» What to work on: Produce word for word the lines of the data below running from the one that has "hashing, or two-column" to the one that has "classify the PII in your files and folders.", inclusive, and no others.

» Data to examine:

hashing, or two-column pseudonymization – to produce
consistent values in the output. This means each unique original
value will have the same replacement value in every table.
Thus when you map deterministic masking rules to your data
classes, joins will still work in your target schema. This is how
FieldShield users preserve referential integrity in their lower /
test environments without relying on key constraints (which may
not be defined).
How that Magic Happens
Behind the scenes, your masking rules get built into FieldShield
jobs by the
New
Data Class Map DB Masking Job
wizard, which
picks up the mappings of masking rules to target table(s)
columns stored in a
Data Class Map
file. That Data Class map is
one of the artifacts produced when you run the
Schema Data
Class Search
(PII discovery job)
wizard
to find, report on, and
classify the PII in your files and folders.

--

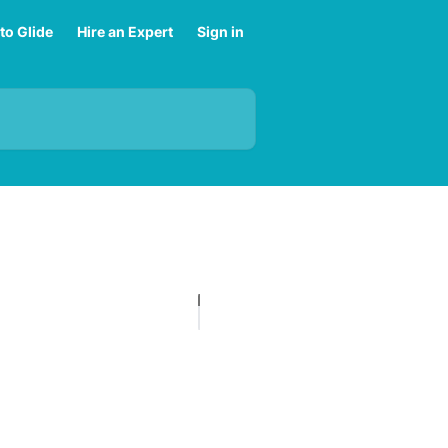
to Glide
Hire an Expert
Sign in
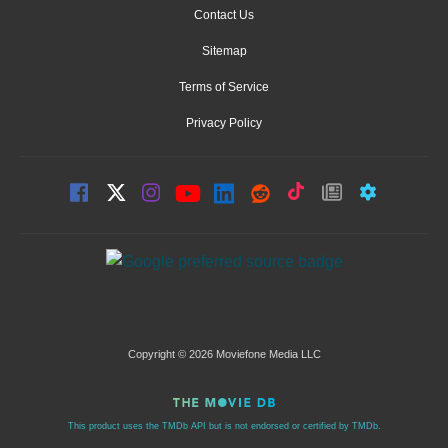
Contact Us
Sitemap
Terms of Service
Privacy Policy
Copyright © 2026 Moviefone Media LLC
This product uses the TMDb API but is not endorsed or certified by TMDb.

» Written reply:
hashing, or two-column pseudonymization – to produce
consistent values in the output. This means each unique original
value will have the same replacement value in every table.
Thus when you map deterministic masking rules to your data
classes, joins will still work in your target schema. This is how
FieldShield users preserve referential integrity in their lower /
test environments without relying on key constraints (which may
not be defined).
How that Magic Happens
Behind the scenes, your masking rules get built into FieldShield
jobs by the
New
Data Class Map DB Masking Job
wizard, which
picks up the mappings of masking rules to target table(s)
columns stored in a
Data Class Map
file. That Data Class map is
one of the artifacts produced when you run the
Schema Data
Class Search
(PII discovery job)
wizard
to find, report on, and
classify the PII in your files and folders.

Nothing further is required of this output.